Given that it’s now officially cold and flu season, the sinus infections that can follow those illnesses are becoming more common. And so is the question of whether you’re dealing with COVID-19 vs. a sinus infection.

Not sure what’s happening in your body? This info from doctors should help.

First, what is a sinus infection?

A sinus infection, a.k.a. sinusitis, happens when fluid builds up in your sinuses, the air-filled pockets in your face, per the Centers for Disease Control and Prevention (CDC). That allows germs to grow. Viruses cause most sinus infections, but bacteria can cause some sinus.

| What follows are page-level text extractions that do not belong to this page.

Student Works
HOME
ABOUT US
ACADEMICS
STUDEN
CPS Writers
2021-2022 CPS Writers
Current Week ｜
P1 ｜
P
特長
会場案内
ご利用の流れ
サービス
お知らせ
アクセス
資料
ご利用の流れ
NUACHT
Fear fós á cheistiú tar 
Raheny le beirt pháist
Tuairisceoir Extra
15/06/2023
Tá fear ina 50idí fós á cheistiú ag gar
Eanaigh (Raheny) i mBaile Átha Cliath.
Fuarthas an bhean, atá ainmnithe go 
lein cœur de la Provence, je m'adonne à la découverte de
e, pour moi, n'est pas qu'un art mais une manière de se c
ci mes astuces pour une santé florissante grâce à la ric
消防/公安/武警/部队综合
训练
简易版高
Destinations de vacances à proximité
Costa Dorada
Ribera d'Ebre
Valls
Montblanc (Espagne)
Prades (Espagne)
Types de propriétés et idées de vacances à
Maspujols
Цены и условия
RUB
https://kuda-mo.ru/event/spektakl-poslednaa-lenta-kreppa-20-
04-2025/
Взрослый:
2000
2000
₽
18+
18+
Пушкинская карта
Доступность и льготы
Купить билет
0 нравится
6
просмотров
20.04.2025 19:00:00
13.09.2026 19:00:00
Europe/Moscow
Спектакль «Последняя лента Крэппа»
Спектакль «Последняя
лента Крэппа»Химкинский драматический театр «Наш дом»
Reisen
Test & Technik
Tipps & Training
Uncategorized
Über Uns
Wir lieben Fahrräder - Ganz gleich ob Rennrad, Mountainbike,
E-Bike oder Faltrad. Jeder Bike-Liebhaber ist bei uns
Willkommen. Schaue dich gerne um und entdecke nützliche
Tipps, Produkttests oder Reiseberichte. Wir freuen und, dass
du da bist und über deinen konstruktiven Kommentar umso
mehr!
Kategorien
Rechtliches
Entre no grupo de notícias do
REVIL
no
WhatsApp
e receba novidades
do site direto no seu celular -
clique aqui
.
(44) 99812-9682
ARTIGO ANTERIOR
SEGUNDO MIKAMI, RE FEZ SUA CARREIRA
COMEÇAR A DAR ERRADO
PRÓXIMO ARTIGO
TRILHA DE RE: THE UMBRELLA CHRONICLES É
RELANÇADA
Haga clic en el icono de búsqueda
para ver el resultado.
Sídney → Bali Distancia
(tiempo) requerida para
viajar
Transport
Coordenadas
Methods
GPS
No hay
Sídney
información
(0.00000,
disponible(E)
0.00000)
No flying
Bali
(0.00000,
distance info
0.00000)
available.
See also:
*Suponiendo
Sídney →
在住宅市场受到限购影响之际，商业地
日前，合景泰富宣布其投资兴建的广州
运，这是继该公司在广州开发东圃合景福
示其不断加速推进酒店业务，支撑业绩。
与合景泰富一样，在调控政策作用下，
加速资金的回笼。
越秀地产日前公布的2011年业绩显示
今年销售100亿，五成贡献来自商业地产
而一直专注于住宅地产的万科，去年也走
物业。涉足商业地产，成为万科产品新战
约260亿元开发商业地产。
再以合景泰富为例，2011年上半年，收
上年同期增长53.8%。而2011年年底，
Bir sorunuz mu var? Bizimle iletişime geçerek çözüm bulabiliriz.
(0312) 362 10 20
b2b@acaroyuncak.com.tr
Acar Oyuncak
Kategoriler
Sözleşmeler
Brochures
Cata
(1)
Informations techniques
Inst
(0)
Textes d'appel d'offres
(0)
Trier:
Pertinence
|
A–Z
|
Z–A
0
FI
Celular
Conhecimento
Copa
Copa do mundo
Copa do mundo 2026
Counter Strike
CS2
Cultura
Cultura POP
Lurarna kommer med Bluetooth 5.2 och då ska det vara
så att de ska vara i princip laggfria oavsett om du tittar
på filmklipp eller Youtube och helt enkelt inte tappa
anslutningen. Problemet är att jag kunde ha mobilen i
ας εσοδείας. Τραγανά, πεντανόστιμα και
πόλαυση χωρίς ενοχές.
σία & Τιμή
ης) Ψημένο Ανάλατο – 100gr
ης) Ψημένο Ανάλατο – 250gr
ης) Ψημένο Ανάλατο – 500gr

There are several things that can raise your risk of getting a sinus infection, but the CDC specifically lists these:

  • A previous cold
  • Seasonal allergies
  • Smoking and exposure to secondhand smoke
  • Structural problems within the sinuses, like growths on the lining of the nose or sinuses
  • A weak immune system or taking drugs that weaken the immune system

What are the symptoms of a sinus infection?

According to the CDC, these are the most common symptoms of a sinus infection:

  • Runny nose
  • Stuffy nose
  • Facial pain or pressure
  • Headache
  • Mucus dripping down the throat (post-nasal drip)
  • Sore throat
  • Cough
  • Bad breath

But, in some situations, you may experience severe headache or facial pain, symptoms that get worse after initially improving, symptoms that last for more than 10 days without getting better, and a fever lasting longer than three to four days.